Gillis himself never embraced this label, either. The whole time he was “canceled” in 2019, he always affirmed that he understood and accepted SNL’s decision. Additionally, while many comedians in recent years have adopted a shallow and unfunny “anti-woke” persona, Gillis has never leaned into this territory, instead choosing to focus on his own personal brand of comedy.

My main argument is that there is a meaningful difference between Gillis and a comedian like Dave Chappelle, who I unequivocally disapprove of along with many of the same people criticizing Gillis. Chappelle, who has had a legendary comedy career, has in recent years traded his past brilliance for uninspired jokes of the lowest-common denominator which would’ve been unfunny even five years ago.

The key difference between Gillis and Chappelle is that the latter’s jokes seem to come from a genuine place of ignorance. Chappelle has overtly displayed his negative opinions on transgender people and has pushed back against any criticism on the subject, stating in his new stand-up special “I love punching down.”

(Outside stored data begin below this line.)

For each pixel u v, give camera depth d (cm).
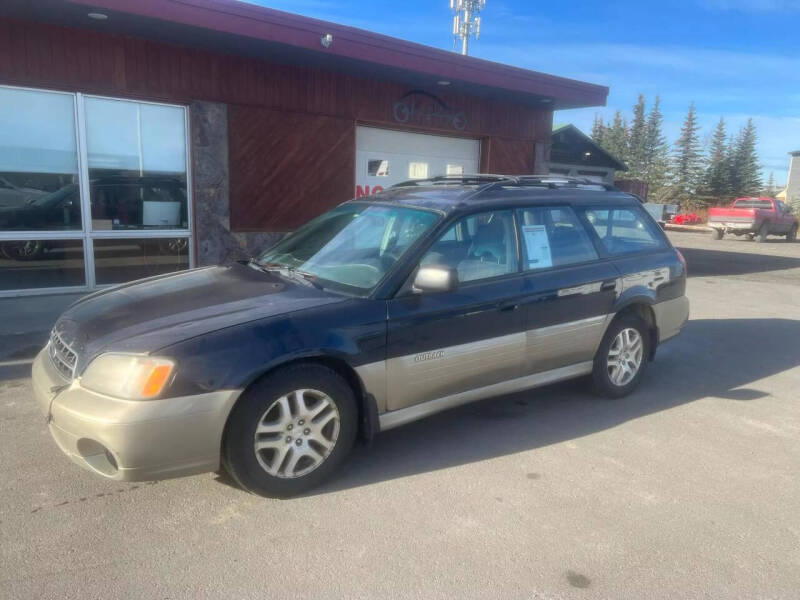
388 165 1134
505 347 420
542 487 360
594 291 469
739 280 1239
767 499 352
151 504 332
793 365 626
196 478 361
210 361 307
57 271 820
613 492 356
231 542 299
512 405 493
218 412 307
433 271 362
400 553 293
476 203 426
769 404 509
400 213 431
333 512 328
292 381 331
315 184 1021
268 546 296
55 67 773
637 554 296
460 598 263
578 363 476
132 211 868
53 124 796
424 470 378
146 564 280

Those who defend Chappelle and similar comedy acts will say that while these jokes seem bigoted, they result in great comedy. They’ll often throw around vague blanket statements like “it’s the job of a comedian to offend people,” which I think is a hilarious misrepresentation. In my opinion, the primary job of a comedian is to be funny, and I genuinely am unable to believe that anybody in good faith could think Chappelle’s recent special was good comedy.

I’m a believer that good comedy is incompatible with any comedian who earnestly prioritizes “offending people” over actual clever and funny jokes. There exists a reactionary desire among conservatives to deem any offensive comedy as good comedy, which is simply not the case. I’m all for offensive, edgy and boundary-pushing material; in fact it’s this type of humor that often results in the funniest jokes. But these jokes can only be done by someone willing to make them in the pursuit of good comedy, not in the pursuit of “punching down.”

So how is Gillis’s comedy in regard to marginalized groups any different? Well, when looking at Gillis through the same lens as Chappelle, I do not see this same bigotry or ignorance evident. While some of his jokes are done in poor taste and miss the mark, Gillis doesn’t appear to be someone who wants to capitalize off of being offensive, rather someone who is willing to go into risky territory, sometimes wrongly, for the sake of humor.

In my opinion, the ideal comedian is someone who can take the worst forms of bigotry — racism, misogyny, transphobia, etc. — and flip them on their head, thus effectively making fun of the bigotry itself and the people who embody it. I believe this is the critical difference between whether offensive material should be acceptable or not: Does the comedian stray into offensive territory while pursuing the task of satirizing these social ills, or do they embody the social ills themselves at face value?